**PAGE EXTRACT**
People become social workers because they have a strong desire to help, heal, challenge, and change. Social work is one of the fastest growing professions in the United States, according to the Bureau of Labor Statistics (BLS). More than 700,000 professional social workers are hard at work nationwide, but that number is expected to rise to almost 800,000 by 2030, according to BLS.  

The U.S. social work began more than a century ago. The profession can trace a large part of its origins to Jane Addams and Ellen Gates Star, who in 1889 opened Hull House in Chicago to provide social services to the area, which had a large immigrant population. Other social work pioneers include anti-lynching advocate and women’s rights activist Ida B. Wells and George Edmund Haynes, a social worker who was co-founder of the National Urban League. In the 1960s, past NASW President Whitney M. Young Jr., worked in collaboration with President Johnson and other leaders during the Civil Rights era to break down the barrier of employment discrimination so Black people could get access to pay equity. Social workers have helped drive significant, positive changes in our nation. Frances Perkins, the first female Labor Secretary during the Great Depression, and others helped secure benefits we continue to see used today, such as the 40-hour work week, minimum wage, and Social Security benefits.

**MATERIAL PROVIDED**

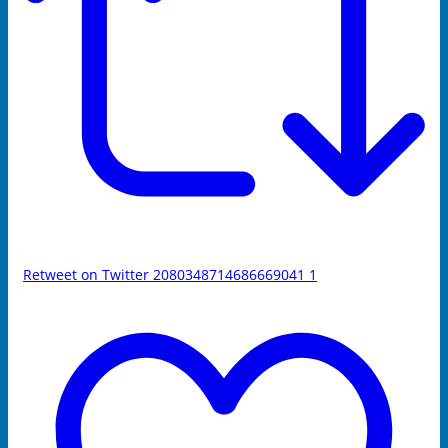
Retweet on Twitter 2080348714686669041
1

**PROMPT 1**
Answer the following about the social work extract:
(a) According to BLS, to roughly what number is the count of professional social workers expected to rise by 2030?
(b) In what year and in which city did Hull House open?
(c) Which organization did George Edmund Haynes co-found?
**PROMPT 2**
Output the stretch of the social work extract from "People become social" through "according to BLS.", copied without any change.

**ANSWER 1**
(a) Almost 800,000.
(b) 1889, in Chicago.
(c) The National Urban League.

**ANSWER 2**
People become social workers because they have a strong desire to help, heal, challenge, and change. Social work is one of the fastest growing professions in the United States, according to the Bureau of Labor Statistics (BLS). More than 700,000 professional social workers are hard at work nationwide, but that number is expected to rise to almost 800,000 by 2030, according to BLS.